## ASSIGNMENT
The records below are to be quoted in full; please keep every word exact.

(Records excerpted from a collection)
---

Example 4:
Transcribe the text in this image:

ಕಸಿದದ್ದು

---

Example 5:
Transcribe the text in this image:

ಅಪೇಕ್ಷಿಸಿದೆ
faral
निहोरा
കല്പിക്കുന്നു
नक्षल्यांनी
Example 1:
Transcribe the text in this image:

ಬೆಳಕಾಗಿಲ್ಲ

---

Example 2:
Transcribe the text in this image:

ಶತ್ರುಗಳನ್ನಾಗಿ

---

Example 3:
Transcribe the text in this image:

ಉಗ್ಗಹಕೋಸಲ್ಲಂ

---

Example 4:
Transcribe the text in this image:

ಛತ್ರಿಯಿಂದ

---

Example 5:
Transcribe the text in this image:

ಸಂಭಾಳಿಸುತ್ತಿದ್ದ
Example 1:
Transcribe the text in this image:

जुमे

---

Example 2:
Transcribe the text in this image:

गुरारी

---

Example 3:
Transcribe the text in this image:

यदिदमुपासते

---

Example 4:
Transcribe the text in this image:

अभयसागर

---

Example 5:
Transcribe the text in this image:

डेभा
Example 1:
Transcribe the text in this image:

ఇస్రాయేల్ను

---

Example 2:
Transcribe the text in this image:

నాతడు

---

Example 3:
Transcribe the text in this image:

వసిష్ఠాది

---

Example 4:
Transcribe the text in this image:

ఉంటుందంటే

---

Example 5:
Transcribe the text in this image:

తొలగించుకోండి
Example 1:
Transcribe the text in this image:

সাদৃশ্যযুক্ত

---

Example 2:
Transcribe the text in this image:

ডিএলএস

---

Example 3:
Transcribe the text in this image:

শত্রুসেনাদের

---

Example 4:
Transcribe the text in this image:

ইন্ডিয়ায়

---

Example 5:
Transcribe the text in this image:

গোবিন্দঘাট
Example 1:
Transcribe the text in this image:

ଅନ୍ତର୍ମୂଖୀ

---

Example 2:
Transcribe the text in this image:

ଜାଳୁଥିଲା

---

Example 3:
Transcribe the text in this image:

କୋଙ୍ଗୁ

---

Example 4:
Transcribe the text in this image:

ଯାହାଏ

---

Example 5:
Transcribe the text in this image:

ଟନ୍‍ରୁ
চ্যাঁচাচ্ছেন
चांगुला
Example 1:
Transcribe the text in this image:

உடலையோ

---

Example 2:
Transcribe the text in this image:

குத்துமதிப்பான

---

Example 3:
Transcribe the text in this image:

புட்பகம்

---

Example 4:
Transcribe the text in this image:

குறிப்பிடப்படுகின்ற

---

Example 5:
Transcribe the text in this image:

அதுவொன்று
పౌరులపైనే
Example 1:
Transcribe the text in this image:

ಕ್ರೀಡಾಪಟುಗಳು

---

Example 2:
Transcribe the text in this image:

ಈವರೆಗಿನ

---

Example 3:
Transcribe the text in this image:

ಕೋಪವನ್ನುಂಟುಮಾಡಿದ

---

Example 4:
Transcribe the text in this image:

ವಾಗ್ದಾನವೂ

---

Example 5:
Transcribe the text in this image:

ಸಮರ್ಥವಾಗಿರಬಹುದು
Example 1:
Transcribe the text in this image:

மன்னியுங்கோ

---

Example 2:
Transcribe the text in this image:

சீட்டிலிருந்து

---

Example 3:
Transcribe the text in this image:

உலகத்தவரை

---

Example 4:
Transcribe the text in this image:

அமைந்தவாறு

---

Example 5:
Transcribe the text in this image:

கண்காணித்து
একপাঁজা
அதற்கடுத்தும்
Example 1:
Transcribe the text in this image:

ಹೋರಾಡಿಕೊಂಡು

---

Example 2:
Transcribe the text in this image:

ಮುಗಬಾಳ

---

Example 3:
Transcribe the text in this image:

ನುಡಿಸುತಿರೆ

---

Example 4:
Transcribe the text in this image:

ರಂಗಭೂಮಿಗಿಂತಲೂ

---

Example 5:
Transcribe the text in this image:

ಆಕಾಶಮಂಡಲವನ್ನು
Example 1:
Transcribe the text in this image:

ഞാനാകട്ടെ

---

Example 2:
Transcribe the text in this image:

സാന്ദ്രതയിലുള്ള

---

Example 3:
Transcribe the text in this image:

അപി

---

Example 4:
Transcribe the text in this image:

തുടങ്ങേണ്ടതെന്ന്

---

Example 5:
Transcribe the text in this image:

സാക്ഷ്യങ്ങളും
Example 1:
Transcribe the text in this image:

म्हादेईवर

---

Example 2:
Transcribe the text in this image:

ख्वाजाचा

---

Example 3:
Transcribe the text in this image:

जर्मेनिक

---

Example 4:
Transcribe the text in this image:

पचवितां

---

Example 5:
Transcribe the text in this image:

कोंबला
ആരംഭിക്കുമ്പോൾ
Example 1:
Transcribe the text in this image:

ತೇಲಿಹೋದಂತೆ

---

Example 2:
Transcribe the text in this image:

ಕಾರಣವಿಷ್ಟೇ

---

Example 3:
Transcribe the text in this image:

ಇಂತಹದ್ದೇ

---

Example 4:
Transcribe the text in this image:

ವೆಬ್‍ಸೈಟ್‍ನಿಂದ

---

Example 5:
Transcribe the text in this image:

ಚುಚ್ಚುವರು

## WRITTEN RESPONSE
---

Example 4:
Transcribe the text in this image:

ಕಸಿದದ್ದು

---

Example 5:
Transcribe the text in this image:

ಅಪೇಕ್ಷಿಸಿದೆ
faral
निहोरा
കല്പിക്കുന്നു
नक्षल्यांनी
Example 1:
Transcribe the text in this image:

ಬೆಳಕಾಗಿಲ್ಲ

---

Example 2:
Transcribe the text in this image:

ಶತ್ರುಗಳನ್ನಾಗಿ

---

Example 3:
Transcribe the text in this image:

ಉಗ್ಗಹಕೋಸಲ್ಲಂ

---

Example 4:
Transcribe the text in this image:

ಛತ್ರಿಯಿಂದ

---

Example 5:
Transcribe the text in this image:

ಸಂಭಾಳಿಸುತ್ತಿದ್ದ
Example 1:
Transcribe the text in this image:

जुमे

---

Example 2:
Transcribe the text in this image:

गुरारी

---

Example 3:
Transcribe the text in this image:

यदिदमुपासते

---

Example 4:
Transcribe the text in this image:

अभयसागर

---

Example 5:
Transcribe the text in this image:

डेभा
Example 1:
Transcribe the text in this image:

ఇస్రాయేల్ను

---

Example 2:
Transcribe the text in this image:

నాతడు

---

Example 3:
Transcribe the text in this image:

వసిష్ఠాది

---

Example 4:
Transcribe the text in this image:

ఉంటుందంటే

---

Example 5:
Transcribe the text in this image:

తొలగించుకోండి
Example 1:
Transcribe the text in this image:

সাদৃশ্যযুক্ত

---

Example 2:
Transcribe the text in this image:

ডিএলএস

---

Example 3:
Transcribe the text in this image:

শত্রুসেনাদের

---

Example 4:
Transcribe the text in this image:

ইন্ডিয়ায়

---

Example 5:
Transcribe the text in this image:

গোবিন্দঘাট
Example 1:
Transcribe the text in this image:

ଅନ୍ତର୍ମୂଖୀ

---

Example 2:
Transcribe the text in this image:

ଜାଳୁଥିଲା

---

Example 3:
Transcribe the text in this image:

କୋଙ୍ଗୁ

---

Example 4:
Transcribe the text in this image:

ଯାହାଏ

---

Example 5:
Transcribe the text in this image:

ଟନ୍‍ରୁ
চ্যাঁচাচ্ছেন
चांगुला
Example 1:
Transcribe the text in this image:

உடலையோ

---

Example 2:
Transcribe the text in this image:

குத்துமதிப்பான

---

Example 3:
Transcribe the text in this image:

புட்பகம்

---

Example 4:
Transcribe the text in this image:

குறிப்பிடப்படுகின்ற

---

Example 5:
Transcribe the text in this image:

அதுவொன்று
పౌరులపైనే
Example 1:
Transcribe the text in this image:

ಕ್ರೀಡಾಪಟುಗಳು

---

Example 2:
Transcribe the text in this image:

ಈವರೆಗಿನ

---

Example 3:
Transcribe the text in this image:

ಕೋಪವನ್ನುಂಟುಮಾಡಿದ

---

Example 4:
Transcribe the text in this image:

ವಾಗ್ದಾನವೂ

---

Example 5:
Transcribe the text in this image:

ಸಮರ್ಥವಾಗಿರಬಹುದು
Example 1:
Transcribe the text in this image:

மன்னியுங்கோ

---

Example 2:
Transcribe the text in this image:

சீட்டிலிருந்து

---

Example 3:
Transcribe the text in this image:

உலகத்தவரை

---

Example 4:
Transcribe the text in this image:

அமைந்தவாறு

---

Example 5:
Transcribe the text in this image:

கண்காணித்து
একপাঁজা
அதற்கடுத்தும்
Example 1:
Transcribe the text in this image:

ಹೋರಾಡಿಕೊಂಡು

---

Example 2:
Transcribe the text in this image:

ಮುಗಬಾಳ

---

Example 3:
Transcribe the text in this image:

ನುಡಿಸುತಿರೆ

---

Example 4:
Transcribe the text in this image:

ರಂಗಭೂಮಿಗಿಂತಲೂ

---

Example 5:
Transcribe the text in this image:

ಆಕಾಶಮಂಡಲವನ್ನು
Example 1:
Transcribe the text in this image:

ഞാനാകട്ടെ

---

Example 2:
Transcribe the text in this image:

സാന്ദ്രതയിലുള്ള

---

Example 3:
Transcribe the text in this image:

അപി

---

Example 4:
Transcribe the text in this image:

തുടങ്ങേണ്ടതെന്ന്

---

Example 5:
Transcribe the text in this image:

സാക്ഷ്യങ്ങളും
Example 1:
Transcribe the text in this image:

म्हादेईवर

---

Example 2:
Transcribe the text in this image:

ख्वाजाचा

---

Example 3:
Transcribe the text in this image:

जर्मेनिक

---

Example 4:
Transcribe the text in this image:

पचवितां

---

Example 5:
Transcribe the text in this image:

कोंबला
ആരംഭിക്കുമ്പോൾ
Example 1:
Transcribe the text in this image:

ತೇಲಿಹೋದಂತೆ

---

Example 2:
Transcribe the text in this image:

ಕಾರಣವಿಷ್ಟೇ

---

Example 3:
Transcribe the text in this image:

ಇಂತಹದ್ದೇ

---

Example 4:
Transcribe the text in this image:

ವೆಬ್‍ಸೈಟ್‍ನಿಂದ

---

Example 5:
Transcribe the text in this image:

ಚುಚ್ಚುವರು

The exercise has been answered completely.